Exercise: Your task is to copy each line of the material that includes "Guide".

Records for this exercise:
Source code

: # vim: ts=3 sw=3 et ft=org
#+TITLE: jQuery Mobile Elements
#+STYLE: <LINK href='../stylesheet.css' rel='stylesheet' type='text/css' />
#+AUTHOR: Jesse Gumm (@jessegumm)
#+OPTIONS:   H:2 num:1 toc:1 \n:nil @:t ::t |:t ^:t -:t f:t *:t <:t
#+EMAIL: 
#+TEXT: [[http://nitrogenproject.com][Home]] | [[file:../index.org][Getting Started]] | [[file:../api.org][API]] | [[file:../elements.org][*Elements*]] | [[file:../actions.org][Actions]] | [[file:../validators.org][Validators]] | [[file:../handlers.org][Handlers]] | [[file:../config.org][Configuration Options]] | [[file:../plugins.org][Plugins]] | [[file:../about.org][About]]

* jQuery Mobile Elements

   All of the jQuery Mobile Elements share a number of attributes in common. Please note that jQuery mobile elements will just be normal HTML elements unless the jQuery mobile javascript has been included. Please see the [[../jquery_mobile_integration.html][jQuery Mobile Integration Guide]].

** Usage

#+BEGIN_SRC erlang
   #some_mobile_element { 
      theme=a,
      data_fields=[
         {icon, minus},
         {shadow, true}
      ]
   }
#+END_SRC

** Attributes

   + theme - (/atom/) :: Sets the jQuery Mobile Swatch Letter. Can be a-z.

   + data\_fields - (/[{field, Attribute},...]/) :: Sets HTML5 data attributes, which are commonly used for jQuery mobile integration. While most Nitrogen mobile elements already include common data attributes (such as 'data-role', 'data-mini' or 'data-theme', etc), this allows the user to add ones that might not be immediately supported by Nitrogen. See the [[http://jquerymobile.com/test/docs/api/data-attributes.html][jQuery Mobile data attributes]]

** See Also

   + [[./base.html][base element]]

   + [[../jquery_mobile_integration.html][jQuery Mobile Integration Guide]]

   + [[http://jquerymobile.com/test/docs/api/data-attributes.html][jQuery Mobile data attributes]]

Task solution:
   All of the jQuery Mobile Elements share a number of attributes in common. Please note that jQuery mobile elements will just be normal HTML elements unless the jQuery mobile javascript has been included. Please see the [[../jquery_mobile_integration.html][jQuery Mobile Integration Guide]].
   + [[../jquery_mobile_integration.html][jQuery Mobile Integration Guide]]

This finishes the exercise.